Being able to better understand and measure what is happening in the world is of great importance for a range of stakeholders, including policy makers. The recent explosion in the availability of data documenting our collective behaviour offers new opportunities to gain insights into our society.

Here, we focus on a series of case studies to demonstrate how new forms of data may be used to help us better understand human behaviour.

Data coming from financial transactions taking place in the stock market can help us better understand financial crises. We analyse a dataset comprising the stocks forming the Dow Jones Industrial Average at a second by second resolution. We investigate changes in stock market prices and how they arise at different time scales, showing a transition between power law and exponential decay in the tails of the distribution of logarithmic returns.

Accurate and quick estimates of the size of a crowd are crucial for the avoidance of crowd disasters. However, existing approaches rely on human judgement and can be slow and costly. Our findings suggest that data from mobile phone networks and social media platforms may allow us to estimate the size of a crowd.

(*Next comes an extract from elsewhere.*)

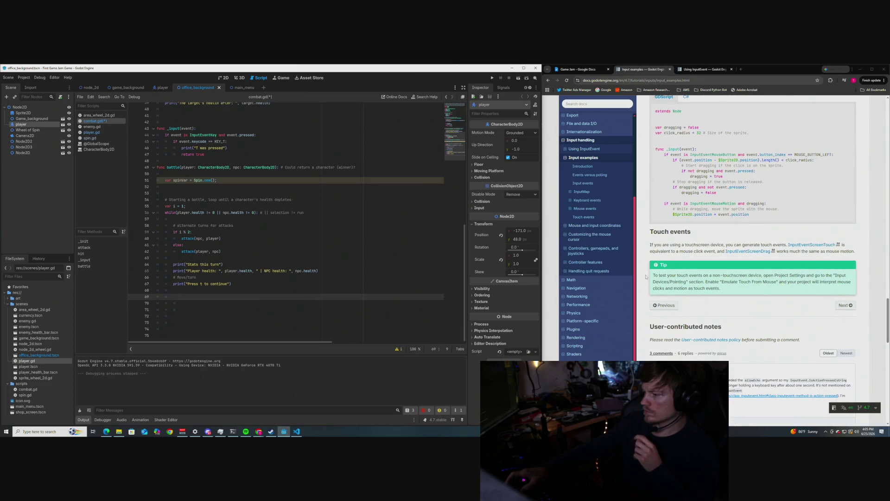
scroll(645, 277, up, 9)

Such data could potentially be accessed in real time, leading to shorter delays than those experienced with previous approaches to crowd size estimation.

We also show how communities on a network constructed from our social interactions through smartphones capture the temporal evolution of our behaviour in everyday life.

The complex datasets presented here also require complex methodologies to analyse them. Complexity science, and more specifically network science, has witnessed increasing attention within the scientific community in the last two decades. Here, we will present a new technique to analyse a common feature of many real world complex networks, namely community structure. We show how our methodology addresses many of the drawbacks of current techniques, and we also introduce an efficient algorithm which outperforms analogous methods on a set of standard benchmark networks.

Our findings suggest that the analysis of large complex social datasets coupled with methodological advances can allow us to gain valuable measurements of human behaviour.